Aim of the task =
Your task is to print all of the entries exactly, though the pictures should not be included.
*** Data for this task
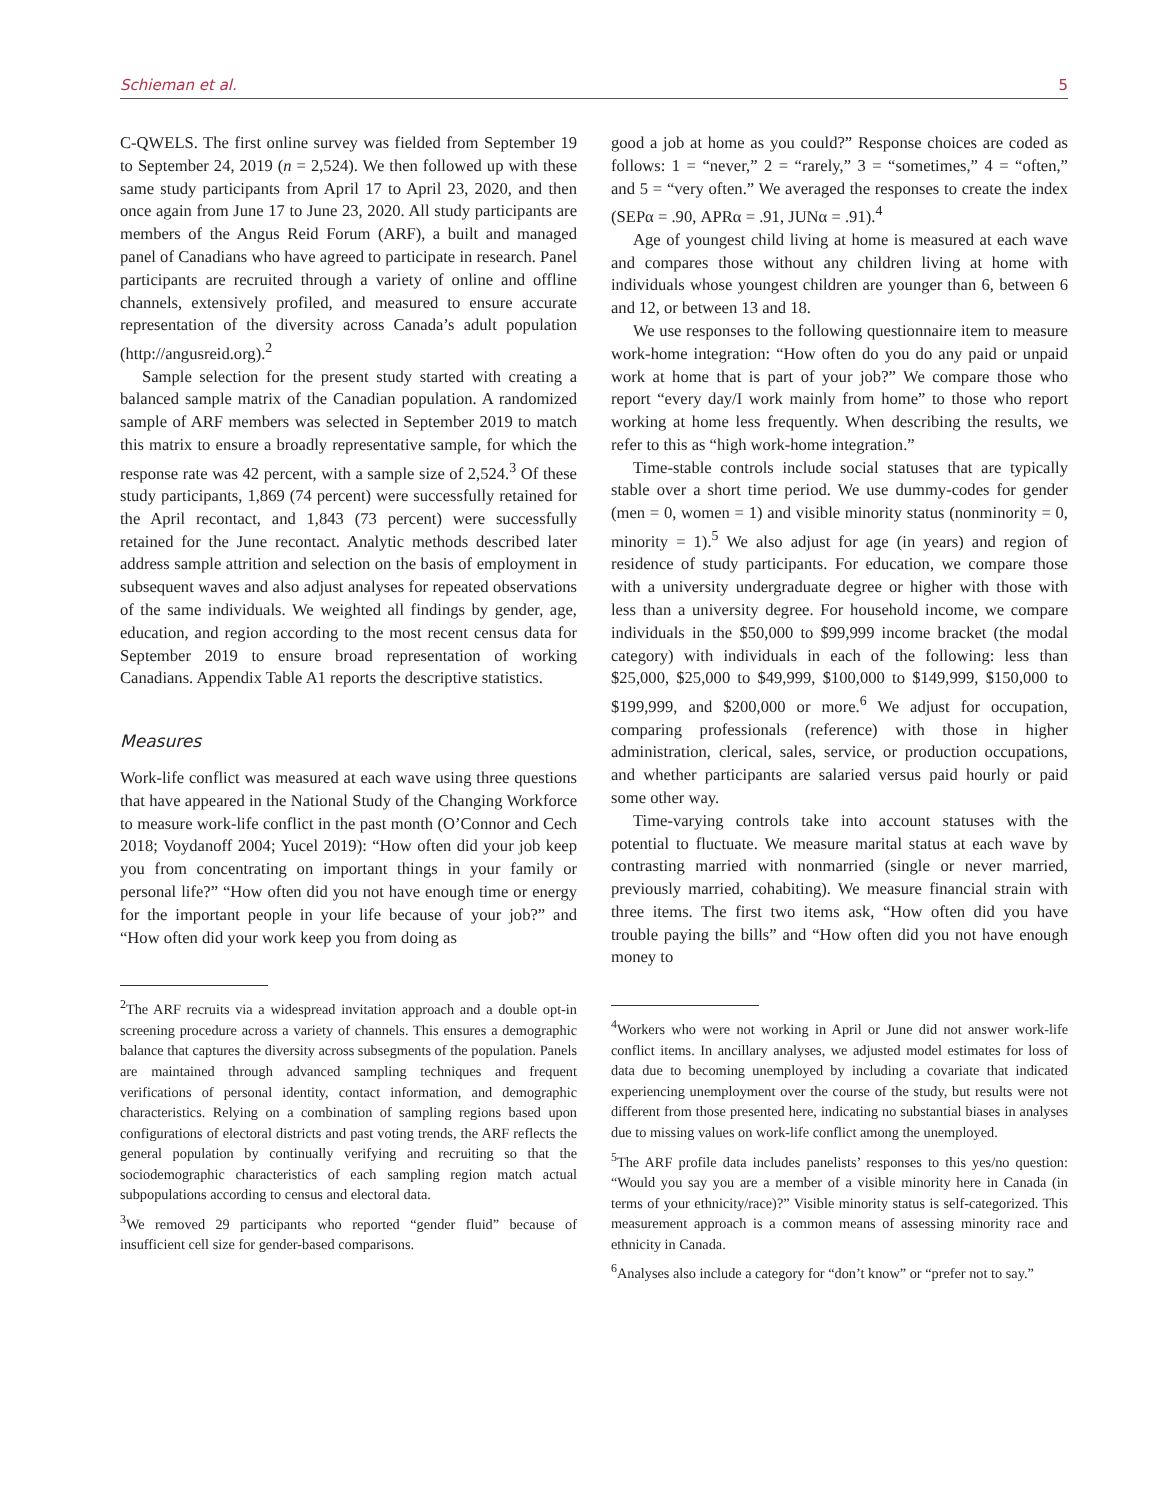Schieman et al. 5
C-QWELS. The first online survey was fielded from September 19 to September 24, 2019 (n = 2,524). We then followed up with these same study participants from April 17 to April 23, 2020, and then once again from June 17 to June 23, 2020. All study participants are members of the Angus Reid Forum (ARF), a built and managed panel of Canadians who have agreed to participate in research. Panel participants are recruited through a variety of online and offline channels, extensively profiled, and measured to ensure accurate representation of the diversity across Canada’s adult population (http://angusreid.org).<sup>2</sup>
Sample selection for the present study started with creating a balanced sample matrix of the Canadian population. A randomized sample of ARF members was selected in September 2019 to match this matrix to ensure a broadly representative sample, for which the response rate was 42 percent, with a sample size of 2,524.<sup>3</sup> Of these study participants, 1,869 (74 percent) were successfully retained for the April recontact, and 1,843 (73 percent) were successfully retained for the June recontact. Analytic methods described later address sample attrition and selection on the basis of employment in subsequent waves and also adjust analyses for repeated observations of the same individuals. We weighted all findings by gender, age, education, and region according to the most recent census data for September 2019 to ensure broad representation of working Canadians. Appendix Table A1 reports the descriptive statistics.
Measures
Work-life conflict was measured at each wave using three questions that have appeared in the National Study of the Changing Workforce to measure work-life conflict in the past month (O’Connor and Cech 2018; Voydanoff 2004; Yucel 2019): “How often did your job keep you from concentrating on important things in your family or personal life?” “How often did you not have enough time or energy for the important people in your life because of your job?” and “How often did your work keep you from doing as
<sup>2</sup> The ARF recruits via a widespread invitation approach and a double opt-in screening procedure across a variety of channels. This ensures a demographic balance that captures the diversity across subsegments of the population. Panels are maintained through advanced sampling techniques and frequent verifications of personal identity, contact information, and demographic characteristics. Relying on a combination of sampling regions based upon configurations of electoral districts and past voting trends, the ARF reflects the general population by continually verifying and recruiting so that the sociodemographic characteristics of each sampling region match actual subpopulations according to census and electoral data.
<sup>3</sup> We removed 29 participants who reported “gender fluid” because of insufficient cell size for gender-based comparisons.
good a job at home as you could?” Response choices are coded as follows: 1 = “never,” 2 = “rarely,” 3 = “sometimes,” 4 = “often,” and 5 = “very often.” We averaged the responses to create the index (SEPα = .90, APRα = .91, JUNα = .91).<sup>4</sup>
Age of youngest child living at home is measured at each wave and compares those without any children living at home with individuals whose youngest children are younger than 6, between 6 and 12, or between 13 and 18.
We use responses to the following questionnaire item to measure work-home integration: “How often do you do any paid or unpaid work at home that is part of your job?” We compare those who report “every day/I work mainly from home” to those who report working at home less frequently. When describing the results, we refer to this as “high work-home integration.”
Time-stable controls include social statuses that are typically stable over a short time period. We use dummy-codes for gender (men = 0, women = 1) and visible minority status (nonminority = 0, minority = 1).<sup>5</sup> We also adjust for age (in years) and region of residence of study participants. For education, we compare those with a university undergraduate degree or higher with those with less than a university degree. For household income, we compare individuals in the $50,000 to $99,999 income bracket (the modal category) with individuals in each of the following: less than $25,000, $25,000 to $49,999, $100,000 to $149,999, $150,000 to $199,999, and $200,000 or more.<sup>6</sup> We adjust for occupation, comparing professionals (reference) with those in higher administration, clerical, sales, service, or production occupations, and whether participants are salaried versus paid hourly or paid some other way.
Time-varying controls take into account statuses with the potential to fluctuate. We measure marital status at each wave by contrasting married with nonmarried (single or never married, previously married, cohabiting). We measure financial strain with three items. The first two items ask, “How often did you have trouble paying the bills” and “How often did you not have enough money to
<sup>4</sup> Workers who were not working in April or June did not answer work-life conflict items. In ancillary analyses, we adjusted model estimates for loss of data due to becoming unemployed by including a covariate that indicated experiencing unemployment over the course of the study, but results were not different from those presented here, indicating no substantial biases in analyses due to missing values on work-life conflict among the unemployed.
<sup>5</sup> The ARF profile data includes panelists’ responses to this yes/no question: “Would you say you are a member of a visible minority here in Canada (in terms of your ethnicity/race)?” Visible minority status is self-categorized. This measurement approach is a common means of assessing minority race and ethnicity in Canada.
<sup>6</sup> Analyses also include a category for “don’t know” or “prefer not to say.”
******
Response box =
Schieman et al. 5
C-QWELS. The first online survey was fielded from September 19 to September 24, 2019 (n = 2,524). We then followed up with these same study participants from April 17 to April 23, 2020, and then once again from June 17 to June 23, 2020. All study participants are members of the Angus Reid Forum (ARF), a built and managed panel of Canadians who have agreed to participate in research. Panel participants are recruited through a variety of online and offline channels, extensively profiled, and measured to ensure accurate representation of the diversity across Canada’s adult population (http://angusreid.org).<sup>2</sup>
Sample selection for the present study started with creating a balanced sample matrix of the Canadian population. A randomized sample of ARF members was selected in September 2019 to match this matrix to ensure a broadly representative sample, for which the response rate was 42 percent, with a sample size of 2,524.<sup>3</sup> Of these study participants, 1,869 (74 percent) were successfully retained for the April recontact, and 1,843 (73 percent) were successfully retained for the June recontact. Analytic methods described later address sample attrition and selection on the basis of employment in subsequent waves and also adjust analyses for repeated observations of the same individuals. We weighted all findings by gender, age, education, and region according to the most recent census data for September 2019 to ensure broad representation of working Canadians. Appendix Table A1 reports the descriptive statistics.
Measures
Work-life conflict was measured at each wave using three questions that have appeared in the National Study of the Changing Workforce to measure work-life conflict in the past month (O’Connor and Cech 2018; Voydanoff 2004; Yucel 2019): “How often did your job keep you from concentrating on important things in your family or personal life?” “How often did you not have enough time or energy for the important people in your life because of your job?” and “How often did your work keep you from doing as
<sup>2</sup> The ARF recruits via a widespread invitation approach and a double opt-in screening procedure across a variety of channels. This ensures a demographic balance that captures the diversity across subsegments of the population. Panels are maintained through advanced sampling techniques and frequent verifications of personal identity, contact information, and demographic characteristics. Relying on a combination of sampling regions based upon configurations of electoral districts and past voting trends, the ARF reflects the general population by continually verifying and recruiting so that the sociodemographic characteristics of each sampling region match actual subpopulations according to census and electoral data.
<sup>3</sup> We removed 29 participants who reported “gender fluid” because of insufficient cell size for gender-based comparisons.
good a job at home as you could?” Response choices are coded as follows: 1 = “never,” 2 = “rarely,” 3 = “sometimes,” 4 = “often,” and 5 = “very often.” We averaged the responses to create the index (SEPα = .90, APRα = .91, JUNα = .91).<sup>4</sup>
Age of youngest child living at home is measured at each wave and compares those without any children living at home with individuals whose youngest children are younger than 6, between 6 and 12, or between 13 and 18.
We use responses to the following questionnaire item to measure work-home integration: “How often do you do any paid or unpaid work at home that is part of your job?” We compare those who report “every day/I work mainly from home” to those who report working at home less frequently. When describing the results, we refer to this as “high work-home integration.”
Time-stable controls include social statuses that are typically stable over a short time period. We use dummy-codes for gender (men = 0, women = 1) and visible minority status (nonminority = 0, minority = 1).<sup>5</sup> We also adjust for age (in years) and region of residence of study participants. For education, we compare those with a university undergraduate degree or higher with those with less than a university degree. For household income, we compare individuals in the $50,000 to $99,999 income bracket (the modal category) with individuals in each of the following: less than $25,000, $25,000 to $49,999, $100,000 to $149,999, $150,000 to $199,999, and $200,000 or more.<sup>6</sup> We adjust for occupation, comparing professionals (reference) with those in higher administration, clerical, sales, service, or production occupations, and whether participants are salaried versus paid hourly or paid some other way.
Time-varying controls take into account statuses with the potential to fluctuate. We measure marital status at each wave by contrasting married with nonmarried (single or never married, previously married, cohabiting). We measure financial strain with three items. The first two items ask, “How often did you have trouble paying the bills” and “How often did you not have enough money to
<sup>4</sup> Workers who were not working in April or June did not answer work-life conflict items. In ancillary analyses, we adjusted model estimates for loss of data due to becoming unemployed by including a covariate that indicated experiencing unemployment over the course of the study, but results were not different from those presented here, indicating no substantial biases in analyses due to missing values on work-life conflict among the unemployed.
<sup>5</sup> The ARF profile data includes panelists’ responses to this yes/no question: “Would you say you are a member of a visible minority here in Canada (in terms of your ethnicity/race)?” Visible minority status is self-categorized. This measurement approach is a common means of assessing minority race and ethnicity in Canada.
<sup>6</sup> Analyses also include a category for “don’t know” or “prefer not to say.”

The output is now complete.